Le principe même d'avoir à divulguer son identité pour consulter des sites web, comme le gouvernement l'envisage en matière de réseaux sociaux avec la loi "majorité numérique", est problématique et représente un grave précédent. Un argument politique classique est qu'Internet doit être soumis aux mêmes règles que la vie "réelle", mais il est le plus souvent fallacieux : on peut acheter le journal sans produire une pièce d'identité.

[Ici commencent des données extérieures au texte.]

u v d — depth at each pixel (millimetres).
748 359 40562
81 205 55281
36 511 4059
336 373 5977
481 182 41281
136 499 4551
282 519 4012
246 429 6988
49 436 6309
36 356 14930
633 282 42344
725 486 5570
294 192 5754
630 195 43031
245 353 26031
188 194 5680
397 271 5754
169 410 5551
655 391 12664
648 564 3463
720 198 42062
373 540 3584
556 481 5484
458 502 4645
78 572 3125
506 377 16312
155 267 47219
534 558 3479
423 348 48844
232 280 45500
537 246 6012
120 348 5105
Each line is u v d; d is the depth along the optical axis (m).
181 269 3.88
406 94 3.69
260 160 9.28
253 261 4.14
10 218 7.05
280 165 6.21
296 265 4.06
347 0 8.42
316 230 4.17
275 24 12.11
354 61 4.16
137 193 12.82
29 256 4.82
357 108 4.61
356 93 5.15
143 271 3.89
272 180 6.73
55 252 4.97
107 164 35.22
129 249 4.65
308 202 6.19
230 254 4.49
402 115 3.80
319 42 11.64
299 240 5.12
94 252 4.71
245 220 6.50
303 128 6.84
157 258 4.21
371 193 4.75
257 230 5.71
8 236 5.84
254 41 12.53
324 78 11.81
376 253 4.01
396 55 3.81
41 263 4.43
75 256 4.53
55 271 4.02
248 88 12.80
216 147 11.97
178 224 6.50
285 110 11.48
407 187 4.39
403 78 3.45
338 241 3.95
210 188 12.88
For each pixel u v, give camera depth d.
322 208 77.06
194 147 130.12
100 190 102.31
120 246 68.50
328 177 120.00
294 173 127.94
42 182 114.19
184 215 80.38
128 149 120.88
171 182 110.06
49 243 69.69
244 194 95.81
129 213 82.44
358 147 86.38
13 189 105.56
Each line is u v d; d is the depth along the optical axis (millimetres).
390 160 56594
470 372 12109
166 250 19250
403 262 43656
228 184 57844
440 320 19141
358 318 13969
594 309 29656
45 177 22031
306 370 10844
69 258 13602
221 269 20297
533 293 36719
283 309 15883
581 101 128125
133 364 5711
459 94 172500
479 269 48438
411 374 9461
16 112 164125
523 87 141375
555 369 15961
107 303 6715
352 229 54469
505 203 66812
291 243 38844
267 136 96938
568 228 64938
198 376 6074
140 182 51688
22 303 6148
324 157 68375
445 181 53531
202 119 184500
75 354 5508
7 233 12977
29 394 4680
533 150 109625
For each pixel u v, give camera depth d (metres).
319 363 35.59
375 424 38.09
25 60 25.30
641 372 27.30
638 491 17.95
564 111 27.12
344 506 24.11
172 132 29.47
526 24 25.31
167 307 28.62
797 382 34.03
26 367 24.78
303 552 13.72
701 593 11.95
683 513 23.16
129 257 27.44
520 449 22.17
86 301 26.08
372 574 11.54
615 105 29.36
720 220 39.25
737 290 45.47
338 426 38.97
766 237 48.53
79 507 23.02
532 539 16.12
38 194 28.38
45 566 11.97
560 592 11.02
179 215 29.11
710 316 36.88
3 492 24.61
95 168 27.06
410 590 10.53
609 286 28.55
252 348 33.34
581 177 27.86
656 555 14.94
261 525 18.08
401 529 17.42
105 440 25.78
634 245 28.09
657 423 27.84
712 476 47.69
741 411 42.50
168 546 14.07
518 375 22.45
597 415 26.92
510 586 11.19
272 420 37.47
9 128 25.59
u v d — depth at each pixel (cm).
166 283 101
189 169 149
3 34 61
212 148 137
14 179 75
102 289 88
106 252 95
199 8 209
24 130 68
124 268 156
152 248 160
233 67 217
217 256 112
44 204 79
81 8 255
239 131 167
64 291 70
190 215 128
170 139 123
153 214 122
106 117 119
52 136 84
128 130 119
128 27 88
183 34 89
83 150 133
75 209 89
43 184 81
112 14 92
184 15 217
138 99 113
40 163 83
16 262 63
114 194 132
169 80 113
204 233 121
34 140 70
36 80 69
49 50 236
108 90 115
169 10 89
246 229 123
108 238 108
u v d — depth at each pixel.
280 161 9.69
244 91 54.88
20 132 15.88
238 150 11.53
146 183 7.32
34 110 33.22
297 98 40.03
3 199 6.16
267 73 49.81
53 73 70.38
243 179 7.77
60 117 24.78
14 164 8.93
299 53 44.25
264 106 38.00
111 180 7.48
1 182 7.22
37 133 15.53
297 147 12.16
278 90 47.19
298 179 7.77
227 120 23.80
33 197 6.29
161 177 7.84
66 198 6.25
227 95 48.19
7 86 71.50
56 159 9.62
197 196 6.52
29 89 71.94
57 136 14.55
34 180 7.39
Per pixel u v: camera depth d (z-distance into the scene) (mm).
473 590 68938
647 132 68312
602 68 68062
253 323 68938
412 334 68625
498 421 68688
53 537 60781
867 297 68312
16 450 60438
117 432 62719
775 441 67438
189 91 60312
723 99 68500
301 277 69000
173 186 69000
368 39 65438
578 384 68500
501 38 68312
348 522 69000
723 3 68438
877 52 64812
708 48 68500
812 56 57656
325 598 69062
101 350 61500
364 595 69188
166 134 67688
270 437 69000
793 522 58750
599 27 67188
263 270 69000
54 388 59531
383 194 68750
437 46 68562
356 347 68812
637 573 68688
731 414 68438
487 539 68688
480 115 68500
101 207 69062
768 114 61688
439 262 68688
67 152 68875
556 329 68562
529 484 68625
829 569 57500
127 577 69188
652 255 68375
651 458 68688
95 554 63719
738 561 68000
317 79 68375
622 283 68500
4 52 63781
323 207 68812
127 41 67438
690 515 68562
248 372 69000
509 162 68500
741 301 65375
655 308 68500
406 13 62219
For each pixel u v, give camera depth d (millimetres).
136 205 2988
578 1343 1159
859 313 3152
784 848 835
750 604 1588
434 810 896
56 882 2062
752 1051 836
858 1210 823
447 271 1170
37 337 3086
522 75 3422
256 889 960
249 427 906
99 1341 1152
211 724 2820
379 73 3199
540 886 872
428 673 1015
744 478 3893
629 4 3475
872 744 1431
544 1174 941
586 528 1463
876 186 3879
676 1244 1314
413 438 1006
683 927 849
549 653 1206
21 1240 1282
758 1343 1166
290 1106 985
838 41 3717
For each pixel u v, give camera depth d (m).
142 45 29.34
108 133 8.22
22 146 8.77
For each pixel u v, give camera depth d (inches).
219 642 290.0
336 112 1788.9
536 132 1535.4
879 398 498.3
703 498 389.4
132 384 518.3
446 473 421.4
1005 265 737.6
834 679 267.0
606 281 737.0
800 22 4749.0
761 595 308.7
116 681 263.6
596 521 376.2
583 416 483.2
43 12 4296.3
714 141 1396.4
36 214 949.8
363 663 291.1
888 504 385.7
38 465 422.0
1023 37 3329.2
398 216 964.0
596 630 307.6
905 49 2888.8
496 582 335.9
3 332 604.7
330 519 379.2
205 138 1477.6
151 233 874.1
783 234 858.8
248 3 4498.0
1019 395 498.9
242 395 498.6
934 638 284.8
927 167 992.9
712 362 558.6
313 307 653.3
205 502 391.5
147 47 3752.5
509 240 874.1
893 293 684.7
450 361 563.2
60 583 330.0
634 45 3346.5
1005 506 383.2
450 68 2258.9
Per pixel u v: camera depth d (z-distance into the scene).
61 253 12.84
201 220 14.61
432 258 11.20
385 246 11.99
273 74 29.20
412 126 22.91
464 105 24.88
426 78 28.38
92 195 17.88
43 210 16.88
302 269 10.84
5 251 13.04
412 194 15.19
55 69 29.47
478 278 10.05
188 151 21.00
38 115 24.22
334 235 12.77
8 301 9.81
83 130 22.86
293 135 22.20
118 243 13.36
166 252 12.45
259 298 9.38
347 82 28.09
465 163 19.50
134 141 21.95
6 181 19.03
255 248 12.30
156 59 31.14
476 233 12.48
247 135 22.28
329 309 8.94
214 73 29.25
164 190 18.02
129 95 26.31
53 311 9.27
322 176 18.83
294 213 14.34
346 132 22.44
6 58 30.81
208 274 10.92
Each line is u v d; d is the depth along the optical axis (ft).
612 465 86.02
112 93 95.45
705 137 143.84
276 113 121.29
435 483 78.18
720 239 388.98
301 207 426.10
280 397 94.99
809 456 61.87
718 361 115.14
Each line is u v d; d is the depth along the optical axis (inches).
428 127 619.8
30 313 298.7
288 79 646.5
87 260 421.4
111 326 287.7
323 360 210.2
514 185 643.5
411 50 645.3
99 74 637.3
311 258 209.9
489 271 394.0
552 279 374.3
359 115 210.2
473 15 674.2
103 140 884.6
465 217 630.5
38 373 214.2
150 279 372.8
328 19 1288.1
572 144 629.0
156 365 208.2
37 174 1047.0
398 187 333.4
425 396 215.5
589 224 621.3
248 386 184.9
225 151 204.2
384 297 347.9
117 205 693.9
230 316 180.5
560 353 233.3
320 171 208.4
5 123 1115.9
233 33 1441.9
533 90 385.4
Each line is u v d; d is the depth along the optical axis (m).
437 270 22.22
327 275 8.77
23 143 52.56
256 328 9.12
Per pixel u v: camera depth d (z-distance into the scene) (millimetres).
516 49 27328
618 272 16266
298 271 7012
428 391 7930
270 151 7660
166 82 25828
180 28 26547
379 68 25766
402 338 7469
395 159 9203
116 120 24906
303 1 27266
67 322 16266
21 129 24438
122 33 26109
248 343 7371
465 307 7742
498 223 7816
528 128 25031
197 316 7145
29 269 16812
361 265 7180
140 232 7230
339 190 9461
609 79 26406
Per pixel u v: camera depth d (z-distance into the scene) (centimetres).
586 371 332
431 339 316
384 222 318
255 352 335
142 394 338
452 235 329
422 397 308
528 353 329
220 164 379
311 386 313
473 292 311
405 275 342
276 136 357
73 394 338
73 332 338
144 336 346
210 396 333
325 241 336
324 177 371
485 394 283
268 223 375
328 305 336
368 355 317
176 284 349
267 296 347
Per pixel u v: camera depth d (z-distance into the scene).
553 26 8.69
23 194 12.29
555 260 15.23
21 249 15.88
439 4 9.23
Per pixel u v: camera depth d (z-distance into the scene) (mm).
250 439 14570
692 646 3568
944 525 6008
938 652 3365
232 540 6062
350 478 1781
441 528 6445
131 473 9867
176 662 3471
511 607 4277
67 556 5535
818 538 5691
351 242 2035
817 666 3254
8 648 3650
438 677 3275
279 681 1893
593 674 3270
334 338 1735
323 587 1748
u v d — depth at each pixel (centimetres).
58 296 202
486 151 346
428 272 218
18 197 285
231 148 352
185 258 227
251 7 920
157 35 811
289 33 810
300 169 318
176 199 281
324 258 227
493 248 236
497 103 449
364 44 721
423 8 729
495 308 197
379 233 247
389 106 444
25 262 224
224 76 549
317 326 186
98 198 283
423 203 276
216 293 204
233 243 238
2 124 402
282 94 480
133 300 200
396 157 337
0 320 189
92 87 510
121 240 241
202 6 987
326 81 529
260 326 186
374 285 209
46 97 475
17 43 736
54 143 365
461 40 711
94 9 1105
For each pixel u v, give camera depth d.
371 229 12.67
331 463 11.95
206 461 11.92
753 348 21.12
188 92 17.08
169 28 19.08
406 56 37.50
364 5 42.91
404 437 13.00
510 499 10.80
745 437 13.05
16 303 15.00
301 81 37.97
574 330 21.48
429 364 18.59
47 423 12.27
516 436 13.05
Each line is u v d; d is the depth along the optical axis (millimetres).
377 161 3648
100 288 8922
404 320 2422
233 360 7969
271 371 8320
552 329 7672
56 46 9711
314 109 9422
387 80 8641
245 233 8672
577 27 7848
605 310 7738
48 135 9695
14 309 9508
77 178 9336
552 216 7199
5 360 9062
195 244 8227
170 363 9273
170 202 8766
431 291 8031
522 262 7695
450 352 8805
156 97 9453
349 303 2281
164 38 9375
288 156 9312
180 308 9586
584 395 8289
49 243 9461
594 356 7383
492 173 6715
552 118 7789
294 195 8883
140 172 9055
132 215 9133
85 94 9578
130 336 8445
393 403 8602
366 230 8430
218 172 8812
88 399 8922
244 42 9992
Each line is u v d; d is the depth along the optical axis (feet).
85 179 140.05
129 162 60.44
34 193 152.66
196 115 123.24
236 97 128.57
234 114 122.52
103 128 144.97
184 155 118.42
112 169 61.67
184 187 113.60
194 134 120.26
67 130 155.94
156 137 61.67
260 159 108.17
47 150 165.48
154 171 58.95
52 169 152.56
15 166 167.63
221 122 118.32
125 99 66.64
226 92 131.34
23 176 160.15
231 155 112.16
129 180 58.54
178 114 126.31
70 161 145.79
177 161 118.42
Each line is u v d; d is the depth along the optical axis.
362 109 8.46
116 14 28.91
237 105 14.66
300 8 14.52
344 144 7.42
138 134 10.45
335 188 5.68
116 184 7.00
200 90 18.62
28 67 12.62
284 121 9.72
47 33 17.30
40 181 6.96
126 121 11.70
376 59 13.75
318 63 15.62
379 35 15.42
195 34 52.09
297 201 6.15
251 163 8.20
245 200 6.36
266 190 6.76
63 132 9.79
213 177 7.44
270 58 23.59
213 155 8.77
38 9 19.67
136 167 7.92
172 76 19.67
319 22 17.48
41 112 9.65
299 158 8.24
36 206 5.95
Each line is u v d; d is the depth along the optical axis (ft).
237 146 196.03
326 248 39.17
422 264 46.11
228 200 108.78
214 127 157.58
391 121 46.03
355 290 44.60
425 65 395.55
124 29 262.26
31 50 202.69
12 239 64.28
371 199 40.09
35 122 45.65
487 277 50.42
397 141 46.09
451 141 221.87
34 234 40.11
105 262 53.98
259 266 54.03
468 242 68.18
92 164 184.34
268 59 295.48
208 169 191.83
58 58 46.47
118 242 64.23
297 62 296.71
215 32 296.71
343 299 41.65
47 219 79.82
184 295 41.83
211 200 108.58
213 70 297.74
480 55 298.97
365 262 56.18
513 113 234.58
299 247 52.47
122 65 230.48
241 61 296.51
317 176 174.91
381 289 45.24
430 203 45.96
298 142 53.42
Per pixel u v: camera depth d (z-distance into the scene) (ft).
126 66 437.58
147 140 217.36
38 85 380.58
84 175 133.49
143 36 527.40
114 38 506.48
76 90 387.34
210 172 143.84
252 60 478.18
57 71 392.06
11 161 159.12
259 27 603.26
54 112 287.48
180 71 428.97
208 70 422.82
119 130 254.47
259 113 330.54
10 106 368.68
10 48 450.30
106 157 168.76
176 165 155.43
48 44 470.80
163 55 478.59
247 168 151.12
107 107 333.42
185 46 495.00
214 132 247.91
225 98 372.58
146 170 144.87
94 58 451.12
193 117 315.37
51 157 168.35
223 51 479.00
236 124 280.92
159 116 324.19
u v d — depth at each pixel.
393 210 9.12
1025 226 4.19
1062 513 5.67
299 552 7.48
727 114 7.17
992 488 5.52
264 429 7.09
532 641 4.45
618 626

L'idée est de faciliter le travail de la police, souvent à la demande de cette dernière. Les garanties démocratiques coûtent cher en procédures et temps humain, et il est tentant de les éroder pour accélérer la lutte apparente contre les infractions. Les "bavures" nécessitent donc un recours en justice des victimes à la charge de ces dernières. Autant dire que dans un tel contexte, les abus de droit peuvent perdurer et se multiplier.

Une solution respectueuse de l'État de droit serait de donner des moyens à la justice, qui est sous-financée en France, par comparaison avec d'autres pays et par rapport à la police. La situation actuelle provoque de longs délais de traitement en justice, donc exacerbe la tentation politique de se poser en "homme fort" en se passant du juge. On le voit avec les déclarations du ministre, qui se dit prêt à faire bloquer Twitter sans juge par l'Arcom au titre de la loi en préparation.

Peut-on envisager qu’elles aient été davantage pensées dans un but de censure et de contrôle que par volonté de protection des consommateurs ?

Il existe très clairement une volonté de déployer des systèmes d'identité numérique étatiques. L'UE travaille sur la législation eIDAS qui vise à harmoniser et réguler ces systèmes et sera votée d'ici la fin 2023.

Les systèmes d'identité numérique ont leurs usages pour la communication sécurisée avec les administrations ou d'autres services sensibles (accès à nos comptes bancaires, etc), mais à partir de là, la tentation est grande de les utiliser aussi pour surveiller au maximum nos usages sur Internet à des fins de police. Le législateur semble s'orienter dans cette direction, en commençant à préparer le terrain par le contrôle d'âge quasi généralisé.

Concernant la lutte contre les arnaques en ligne, la démarche semble plus innocente et louable, même si l'idée de censure d'État sans juge y est sous-jacente. Il s'agit d'une promesse, peut-être un peu hâtive, du candidat Macron en 2022. L'intention, non clairement énoncée, semble être de la rendre facultative pour l'utilisateur. Cependant, cela peut être un "pied dans la porte" pour un glissement ultérieur beaucoup plus coercitif.

Emmanuel Macron, comme d'autres avant lui, n'a jamais fait mystère de vouloir rendre Internet plus "civilisé" à ses yeux avec un contrôle accru de l'État, et l'essentiel de son action numérique va dans ce sens.